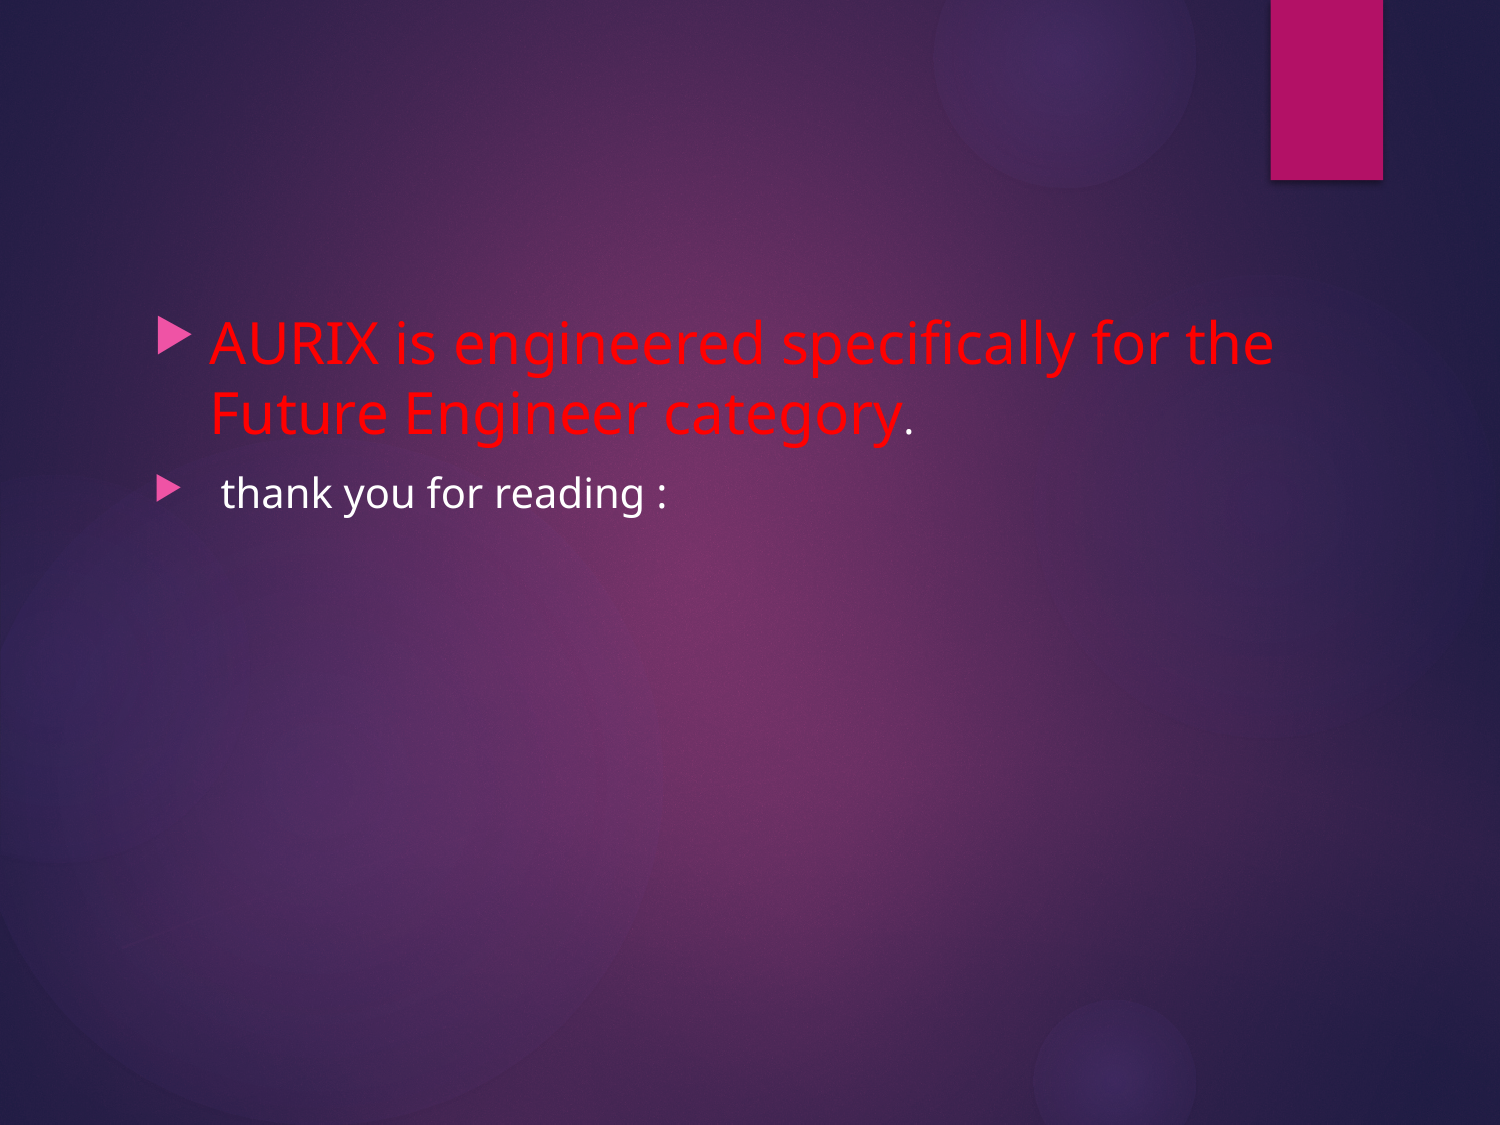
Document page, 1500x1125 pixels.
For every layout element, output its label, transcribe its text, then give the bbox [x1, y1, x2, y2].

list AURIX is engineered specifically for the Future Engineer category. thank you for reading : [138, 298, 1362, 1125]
++++++
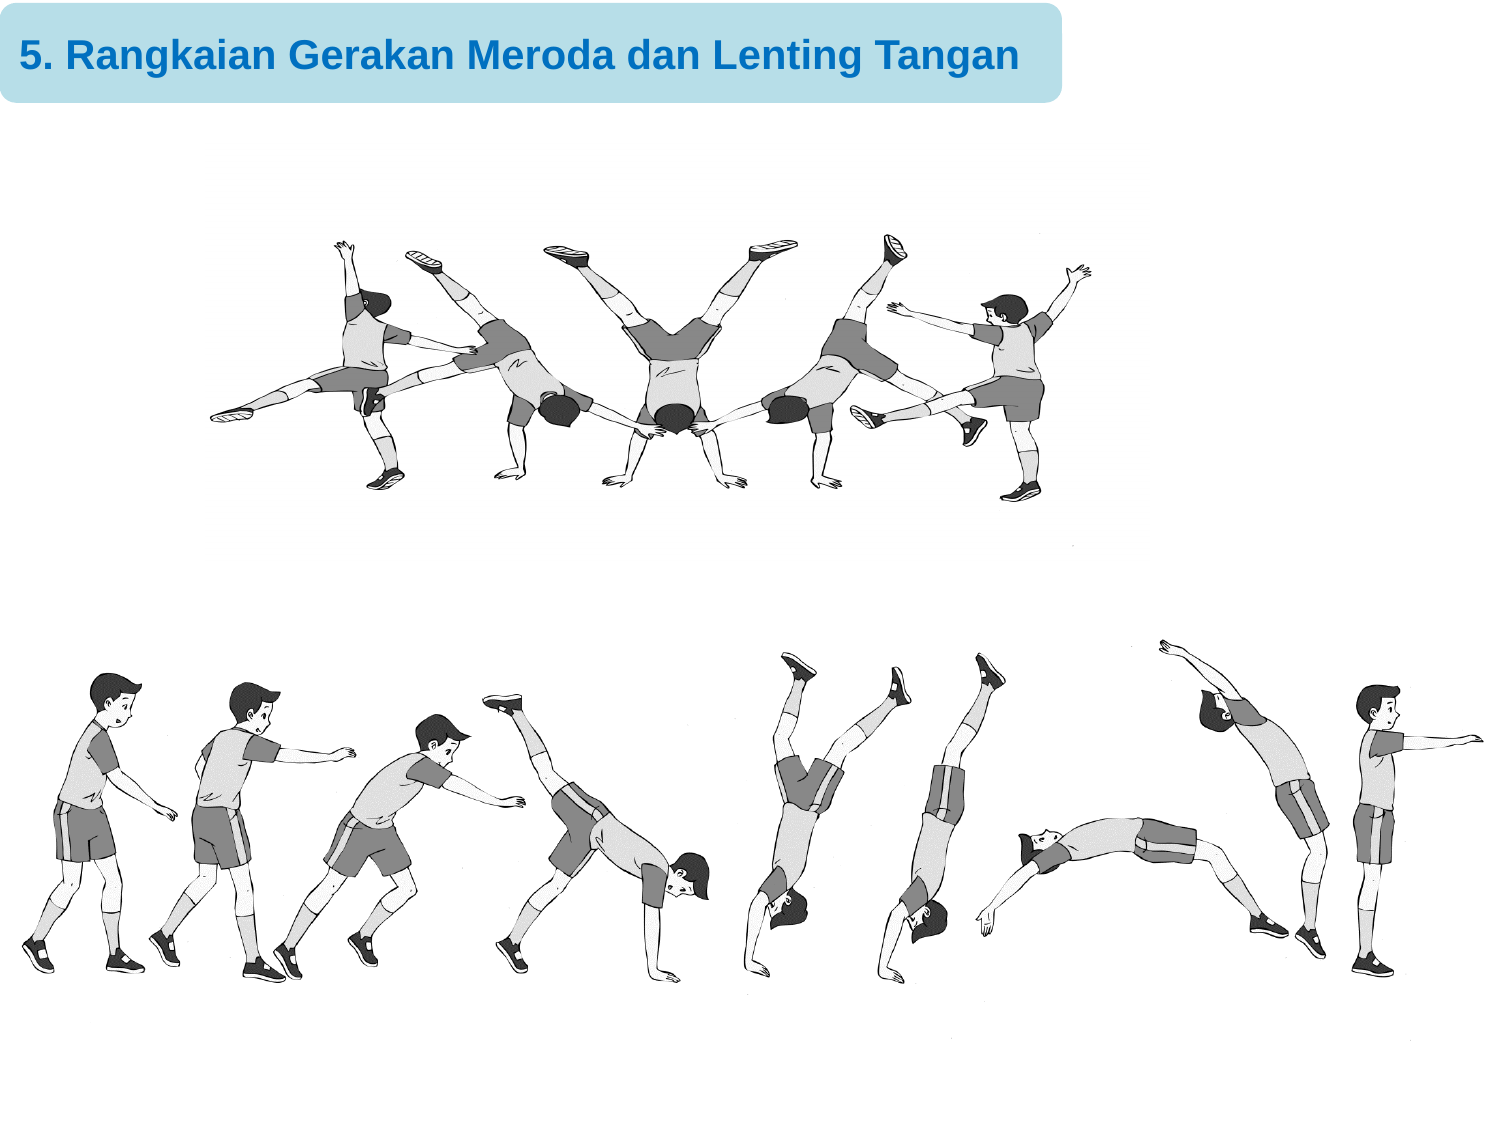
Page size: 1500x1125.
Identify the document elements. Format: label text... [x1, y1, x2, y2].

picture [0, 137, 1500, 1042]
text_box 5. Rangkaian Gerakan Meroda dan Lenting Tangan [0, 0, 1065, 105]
++++++
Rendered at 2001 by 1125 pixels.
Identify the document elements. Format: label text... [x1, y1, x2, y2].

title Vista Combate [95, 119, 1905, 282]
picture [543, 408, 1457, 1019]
++++++
DIRECTIONS:
Report the number of lines above containing the word "pixels", with no other text.

RESPONSE:
2